Mesa Middle School teacher Renee Loera “shared that these sessions are another form to build connection, community and physical therapy in her classroom,” Amendola said. “She has seen growth with her students’ energy level, balance and coordination, which is connected to developing new neural pathways (in the brain).” 

“As children transition back to in-person learning, we want to help them with social emotional skills such as self-regulation and self-awareness,” Loera said. “That is why we are excited to expand our mindful movement opportunities to students and even their families in collaboration with Coleen (Boyd) and her staff. We know that yoga breaks help ease tension, calm the nervous system and get people moving in a safe and healthy manner. Besides the fact that we love to see our students and their families happy and healthy, it makes them better learners.”

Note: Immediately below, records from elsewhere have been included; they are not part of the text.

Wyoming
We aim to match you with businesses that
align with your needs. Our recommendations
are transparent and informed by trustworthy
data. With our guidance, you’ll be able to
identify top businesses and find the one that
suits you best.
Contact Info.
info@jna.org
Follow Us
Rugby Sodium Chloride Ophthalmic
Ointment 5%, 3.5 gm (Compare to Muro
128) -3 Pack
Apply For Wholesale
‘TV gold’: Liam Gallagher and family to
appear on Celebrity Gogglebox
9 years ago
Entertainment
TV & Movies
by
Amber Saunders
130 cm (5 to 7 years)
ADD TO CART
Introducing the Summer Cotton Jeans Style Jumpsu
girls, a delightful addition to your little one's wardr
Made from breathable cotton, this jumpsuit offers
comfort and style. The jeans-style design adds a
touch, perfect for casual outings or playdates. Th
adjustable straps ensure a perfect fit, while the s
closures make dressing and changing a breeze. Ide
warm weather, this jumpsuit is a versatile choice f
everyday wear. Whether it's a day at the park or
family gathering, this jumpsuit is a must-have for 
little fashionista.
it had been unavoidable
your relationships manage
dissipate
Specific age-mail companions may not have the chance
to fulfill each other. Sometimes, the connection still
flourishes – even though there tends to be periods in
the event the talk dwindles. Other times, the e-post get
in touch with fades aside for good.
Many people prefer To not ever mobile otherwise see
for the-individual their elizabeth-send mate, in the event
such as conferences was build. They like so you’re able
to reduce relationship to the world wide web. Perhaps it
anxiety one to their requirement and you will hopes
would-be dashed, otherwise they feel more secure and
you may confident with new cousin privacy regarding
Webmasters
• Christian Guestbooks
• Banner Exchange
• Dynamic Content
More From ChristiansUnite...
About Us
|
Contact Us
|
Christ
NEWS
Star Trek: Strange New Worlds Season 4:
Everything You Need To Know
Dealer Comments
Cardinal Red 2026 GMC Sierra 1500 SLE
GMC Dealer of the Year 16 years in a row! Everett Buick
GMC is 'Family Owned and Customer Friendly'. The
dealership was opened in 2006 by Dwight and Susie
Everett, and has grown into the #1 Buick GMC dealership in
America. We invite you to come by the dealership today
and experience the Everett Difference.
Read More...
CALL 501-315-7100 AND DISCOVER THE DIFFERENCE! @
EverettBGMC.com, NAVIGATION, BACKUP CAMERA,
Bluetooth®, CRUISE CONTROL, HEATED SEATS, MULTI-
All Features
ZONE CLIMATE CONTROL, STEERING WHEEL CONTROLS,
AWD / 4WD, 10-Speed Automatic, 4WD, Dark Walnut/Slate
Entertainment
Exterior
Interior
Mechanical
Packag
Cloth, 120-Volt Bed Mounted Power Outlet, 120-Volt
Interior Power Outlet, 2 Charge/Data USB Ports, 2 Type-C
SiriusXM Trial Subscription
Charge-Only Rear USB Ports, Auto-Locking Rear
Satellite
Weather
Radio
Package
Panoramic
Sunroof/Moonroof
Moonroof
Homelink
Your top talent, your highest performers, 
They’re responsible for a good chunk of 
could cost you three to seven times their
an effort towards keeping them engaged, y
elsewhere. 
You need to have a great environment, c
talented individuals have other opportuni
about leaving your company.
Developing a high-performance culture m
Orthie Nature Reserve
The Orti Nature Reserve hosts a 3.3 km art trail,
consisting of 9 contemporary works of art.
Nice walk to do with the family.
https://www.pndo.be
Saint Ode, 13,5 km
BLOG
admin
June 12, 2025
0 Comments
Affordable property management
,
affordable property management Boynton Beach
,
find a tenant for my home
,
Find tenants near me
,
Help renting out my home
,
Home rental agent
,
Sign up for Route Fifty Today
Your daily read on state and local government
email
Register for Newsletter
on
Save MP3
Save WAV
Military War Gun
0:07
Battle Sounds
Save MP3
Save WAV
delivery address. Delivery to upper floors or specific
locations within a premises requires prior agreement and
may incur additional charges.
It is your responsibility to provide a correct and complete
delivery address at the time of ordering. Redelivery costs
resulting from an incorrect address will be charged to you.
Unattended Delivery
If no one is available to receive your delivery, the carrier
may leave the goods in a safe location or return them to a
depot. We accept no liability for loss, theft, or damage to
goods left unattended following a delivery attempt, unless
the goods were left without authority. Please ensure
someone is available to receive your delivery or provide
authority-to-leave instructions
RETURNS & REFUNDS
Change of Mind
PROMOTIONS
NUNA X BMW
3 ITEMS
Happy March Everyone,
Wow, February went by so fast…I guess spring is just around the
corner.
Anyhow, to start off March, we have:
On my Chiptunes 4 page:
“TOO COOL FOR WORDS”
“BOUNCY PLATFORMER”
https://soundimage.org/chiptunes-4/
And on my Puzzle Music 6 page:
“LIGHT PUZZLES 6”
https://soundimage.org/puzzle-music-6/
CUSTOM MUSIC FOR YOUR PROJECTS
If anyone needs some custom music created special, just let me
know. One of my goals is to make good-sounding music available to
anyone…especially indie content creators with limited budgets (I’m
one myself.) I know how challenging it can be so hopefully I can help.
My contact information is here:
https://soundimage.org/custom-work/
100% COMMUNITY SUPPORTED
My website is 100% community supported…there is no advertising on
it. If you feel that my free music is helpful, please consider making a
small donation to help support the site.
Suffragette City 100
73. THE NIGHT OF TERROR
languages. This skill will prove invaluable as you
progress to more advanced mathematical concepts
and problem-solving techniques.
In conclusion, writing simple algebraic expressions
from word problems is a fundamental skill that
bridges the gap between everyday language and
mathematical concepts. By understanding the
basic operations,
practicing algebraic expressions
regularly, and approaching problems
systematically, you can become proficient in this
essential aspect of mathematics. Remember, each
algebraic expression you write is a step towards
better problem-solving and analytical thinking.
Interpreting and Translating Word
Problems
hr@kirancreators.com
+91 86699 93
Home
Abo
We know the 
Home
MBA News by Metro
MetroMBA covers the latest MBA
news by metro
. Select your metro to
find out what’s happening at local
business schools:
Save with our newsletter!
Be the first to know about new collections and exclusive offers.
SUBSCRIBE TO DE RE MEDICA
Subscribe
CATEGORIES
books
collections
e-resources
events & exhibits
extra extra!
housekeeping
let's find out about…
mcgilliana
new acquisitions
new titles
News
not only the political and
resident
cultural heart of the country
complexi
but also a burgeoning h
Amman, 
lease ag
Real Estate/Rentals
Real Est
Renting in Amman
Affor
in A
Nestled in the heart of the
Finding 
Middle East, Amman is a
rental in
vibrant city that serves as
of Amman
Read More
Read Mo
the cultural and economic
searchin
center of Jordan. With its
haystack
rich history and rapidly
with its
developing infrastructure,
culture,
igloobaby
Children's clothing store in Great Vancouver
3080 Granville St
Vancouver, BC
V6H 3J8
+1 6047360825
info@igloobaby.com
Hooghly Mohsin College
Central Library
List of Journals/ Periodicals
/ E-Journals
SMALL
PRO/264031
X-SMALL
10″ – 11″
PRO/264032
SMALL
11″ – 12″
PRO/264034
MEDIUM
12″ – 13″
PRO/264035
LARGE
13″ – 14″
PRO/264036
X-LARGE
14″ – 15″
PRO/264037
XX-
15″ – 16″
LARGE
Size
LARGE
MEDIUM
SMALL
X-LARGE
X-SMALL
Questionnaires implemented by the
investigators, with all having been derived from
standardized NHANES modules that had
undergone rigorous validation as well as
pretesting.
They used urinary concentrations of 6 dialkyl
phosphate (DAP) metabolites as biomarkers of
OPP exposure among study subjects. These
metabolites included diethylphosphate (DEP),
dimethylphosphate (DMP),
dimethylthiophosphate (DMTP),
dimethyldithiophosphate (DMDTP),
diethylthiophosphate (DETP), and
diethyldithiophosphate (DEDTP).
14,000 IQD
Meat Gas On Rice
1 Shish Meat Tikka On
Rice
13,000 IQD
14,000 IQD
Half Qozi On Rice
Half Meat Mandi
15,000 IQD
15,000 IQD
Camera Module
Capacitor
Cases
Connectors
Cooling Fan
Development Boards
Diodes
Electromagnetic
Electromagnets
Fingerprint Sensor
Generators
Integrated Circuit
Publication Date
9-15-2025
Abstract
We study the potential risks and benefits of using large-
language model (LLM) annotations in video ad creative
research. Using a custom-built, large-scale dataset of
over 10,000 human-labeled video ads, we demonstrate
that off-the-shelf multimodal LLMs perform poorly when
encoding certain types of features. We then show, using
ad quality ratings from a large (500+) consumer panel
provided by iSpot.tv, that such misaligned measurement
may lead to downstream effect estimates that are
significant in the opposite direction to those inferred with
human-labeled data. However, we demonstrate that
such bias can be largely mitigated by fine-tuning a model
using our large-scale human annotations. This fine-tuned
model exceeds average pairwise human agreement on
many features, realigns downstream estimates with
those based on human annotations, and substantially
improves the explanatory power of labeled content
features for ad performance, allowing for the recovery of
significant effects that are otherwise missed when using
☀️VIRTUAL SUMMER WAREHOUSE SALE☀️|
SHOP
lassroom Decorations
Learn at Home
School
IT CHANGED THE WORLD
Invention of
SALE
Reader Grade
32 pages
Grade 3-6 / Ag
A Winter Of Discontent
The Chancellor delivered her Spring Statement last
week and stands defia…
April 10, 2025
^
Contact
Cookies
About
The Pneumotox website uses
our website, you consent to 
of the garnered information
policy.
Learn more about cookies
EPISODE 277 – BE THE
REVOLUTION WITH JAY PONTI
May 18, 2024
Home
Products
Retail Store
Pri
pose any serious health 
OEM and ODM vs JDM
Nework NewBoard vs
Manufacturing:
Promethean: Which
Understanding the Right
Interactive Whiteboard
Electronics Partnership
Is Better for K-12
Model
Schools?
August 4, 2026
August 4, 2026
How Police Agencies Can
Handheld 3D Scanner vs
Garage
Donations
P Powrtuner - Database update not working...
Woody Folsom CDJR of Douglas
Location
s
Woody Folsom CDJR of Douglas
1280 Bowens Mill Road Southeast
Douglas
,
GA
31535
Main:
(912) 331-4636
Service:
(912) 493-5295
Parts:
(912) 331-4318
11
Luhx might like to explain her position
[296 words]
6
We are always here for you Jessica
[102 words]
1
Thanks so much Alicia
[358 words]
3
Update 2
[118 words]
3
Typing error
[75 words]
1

“I am just so pleased that we can offer LCPS teachers and kids a way to reconnect and tend to their mental well-being,” said DDY owner Colleen Boyd.

“This is further reinforced in the piece I heard on NPR: ‘… In the U.S., where access to health care — especially for children’s mental health — is inequitable and inconsistent, the difficult work of identifying and tending to the mental and emotional health of this pandemic generation will fall largely on the shoulders of educators.’ This is what LCPS is doing and I believe they are ahead of their time,” Boyd said.